外国産の生物が、人間の移動にともなって日本へ入り、野生の生活を始めるようになると、それを帰化生物とよんでいる。日本へは、船や航空機の積荷にまぎれこんできたり、有用動植物として輸入されたりして、入ってくる。一部が、いつの間にか逃げだし、日本の土地で野生化する。帰化生物となるには、いろいろなことが複雑にからんでいるが、主として、ふたつのことが関係している。まず、土地の開発で自然環境が壊され、荒れた土地や裸の土地が広がったこと。次に、入ってきた生物が、日本在来の種類との競争に勝ち残ったり、競争相手がもともといない場合である。それぞれの例として、セイヨウタンポポとミシシッピー川流域からきた動物たちを考えてみよう。


◆ミシシッピーからきた動物

北アメリカのミシシッピー川下流域は泥地がおおい。
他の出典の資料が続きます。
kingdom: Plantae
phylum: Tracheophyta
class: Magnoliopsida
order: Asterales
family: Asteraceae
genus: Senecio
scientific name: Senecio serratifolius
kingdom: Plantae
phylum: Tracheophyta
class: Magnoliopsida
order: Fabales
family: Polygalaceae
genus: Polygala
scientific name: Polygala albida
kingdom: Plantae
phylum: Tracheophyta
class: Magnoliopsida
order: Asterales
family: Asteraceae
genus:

このあたりから持ちこまれた動物のいくつかが、日本に住みついている。とくに、都市やその近くの池や川に多い。富栄養の水にすんでいたので汚れた水にも強い。日本の池や川には大型の肉食動物がすくなかったが、ミシシッピーからきた動物たちは、空いた席へうまく入りこんだといえよう。


◆タンポポが示す環境破壊

タンポポのなかまには、もともと日本にあった種類(在来種)と、外国から入ってきた種類(帰化種)とがある。在来種のタンポポと帰化種とでは、生えている場所がちがい、帰化種は、日本のもともとの植物が生えている、比較的安定したような場所には入ってこない。そのためどちらのタンポポがあるかを調べると、その場所の自然状態を知ることができる。